World War 3 pewnie gdyby był wydany z wydawcą to byłby zupełnie inny kaliber. Wiele osób nie zdaje sobie nawet sprawy z tego, że sporym czynnikiem sukcesu Witcher 3 była umowa z Warner Bros o dystrybucji i promocji w USA. W tym obszarze CD Red nie miał wtedy jeszcze kompetencji. Oczywiście był wydawcą, ale część procesu sprzedaży (i marży) oddał komuś kto lepiej znał tą część rynku.

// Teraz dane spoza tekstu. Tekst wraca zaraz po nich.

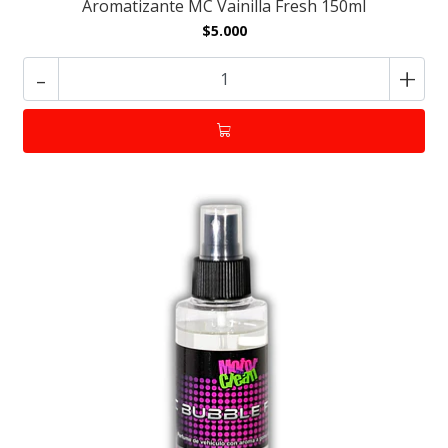
Aromatizante MC Vainilla Fresh 150ml
$5.000
-
+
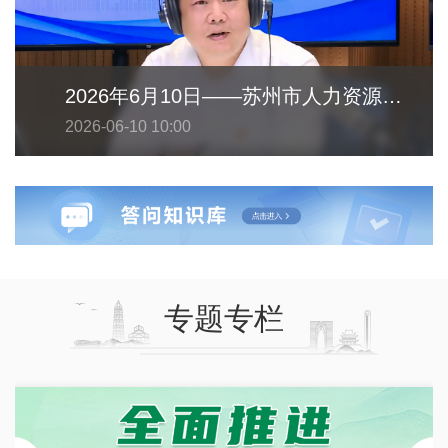
2026年6月10日——苏州市人力资源和社会保障局
2026-06-10 10:00
专题专栏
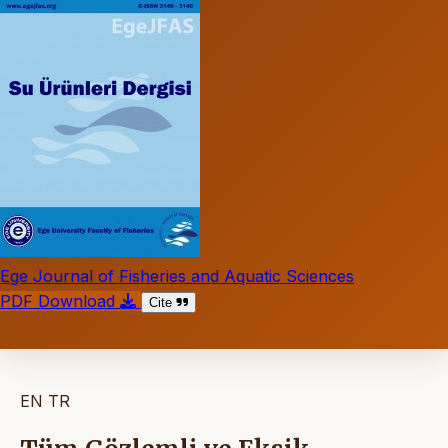
Ege Journal of Fisheries and Aquatic Sciences
PDF Download
Cite
EN
TR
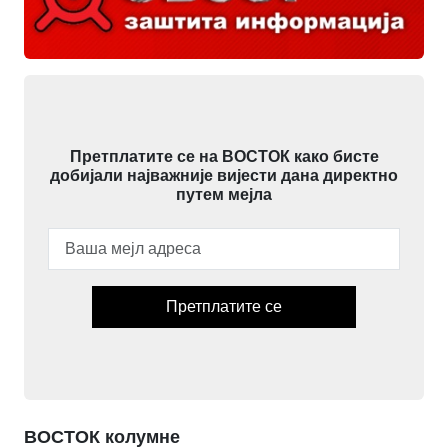
Претплатите се на ВОСТОК како бисте
добијали најважније вијести дана директно
путем мејла
Претплатите се
ВОСТОК колумне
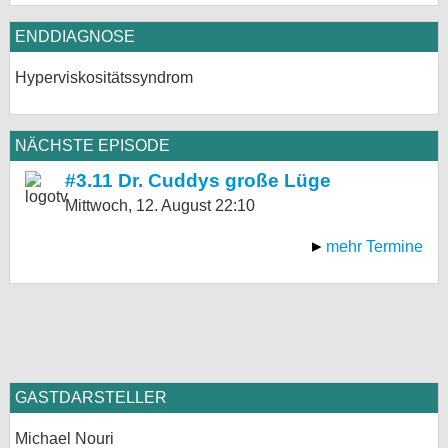
ENDDIAGNOSE
Hyperviskositätssyndrom
NÄCHSTE EPISODE
#3.11 Dr. Cuddys große Lüge
Mittwoch, 12. August
22:10
mehr Termine
GASTDARSTELLER
Michael Nouri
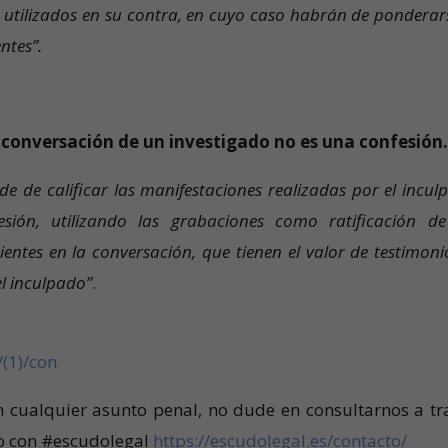
 utilizados en su contra, en cuyo caso habrán de ponderars
ntes”.
a conversación de un investigado no es una confesión
de de calificar las manifestaciones realizadas por el incul
ión, utilizando las grabaciones como ratificación de
ientes en la conversación, que tienen el valor de testimoni
el inculpado”
.
/(1)/con
n cualquier asunto penal, no dude en consultarnos a tr
to con #escudolegal
https://escudolegal.es/contacto/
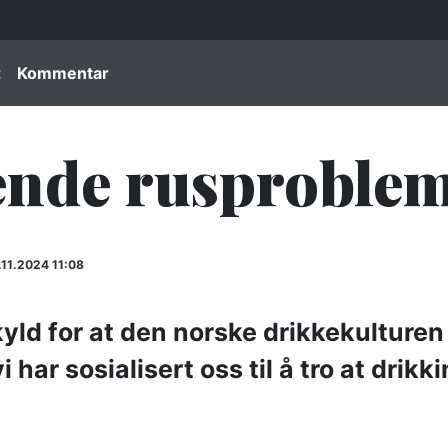
igation
t
Kommentar
tende rusproble
.11.2024 11:08
yld for at den norske drikkekulturen e
 har sosialisert oss til å tro at drik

Ale w Polsce każdy zna się na wszystkim, więc studia zatrudniające po 30-40 osób zajmują się developmentem, marketingiem i globalnym wydawaniem gier - stąd takie a nie inne "sukcesy" niektórych gier. Mam wrażenie, że wydanie gry sporwadza się często do wrzucenia jej na platformy i czekania na cud.
Jak dla mnie posiadanie dużego wydawcy to całkiem spory plus - dużo większy zasięg sprzedażowy od pierwszego dnia wsparty jakaś sensowną akcją promocyjną (zwłaszcza przez portale typu Twitch)
|
|
Cytat:Jak widać redukcja na IPO choćby nie wiem jak duża nie gwarantuje solidnych wzrostów kursu - a nawet jakiegokolwiek wzrostu. Widać to było wyraźnie już przy debiucie PCF, że gigantyczna redukcja daje symboliczną dźwignię na kursie lub w ogóle. Możesz rozwinąć myśli - PCF miał cenę emisyjną 50zł dla instytucji, 46zł dla indywidualnych. Czy według Ciebie, odpowiednio +70% i +85% na otwarciu w dniu debiutu to symboliczna dźwignia?
|
|
Cytat:Może i większość detalu patrzy na zyski rok dwa do przodu Nawet nie miałem tu na myśli detalu, bo to już w ogóle inna historia :) Mi się wydaje, że teraz to nawet nie jest urealnienie tylko trochę przegięcie w drugą stronę. Tak jak wcześniej rynek bez mrugnięcia okiem akceptował podwyżki prognoz analityków dotyczących sprzedaży Cyberpunka (od kilkunastu milionów w pirerwszym roku chyba nawet do 40 mln u pewnych analityków), tak teraz ciężko komuś uwierzyć, że Outriders może się sprzedać wysokie kilka milionów sztuk. Nie widziałem, żeby jakiś analityk z biura maklerskiego odniósł się do potencjału sprzedażowego gry, chociaż tak naprawdę wszyscy powinni mieć ułatwione zadanie bo przynajmniej wiadomo jak gra wygląda przed premierą. Ale wcześniej bez problemu dorzucali dziesiątki milionów kopii Cyberpunka do swoich prognoz.
|
|
Rynek w przypadku spółek gamingowych bardzo często patrzy tylko na wskaźniki na rok/dwa w przód, bo znaczącą większość wyceny DCFem stanowi wartość rezydualna - która już w ogóle jest założeniem tak ogólnym, że można z niej wszystko wyczarować - kwestia jak dobierzesz współczynnik wzrostu w okresie rezydualnym i bazę cashflowową, od której chcesz go liczyć. I nawet takie podejście można zrozumieć, bo prognozy przyszłych okresów są obarczone tak dużym ryzykiem, że wartość oszacowana DCFem może nijak się mieć do rzeczywistości.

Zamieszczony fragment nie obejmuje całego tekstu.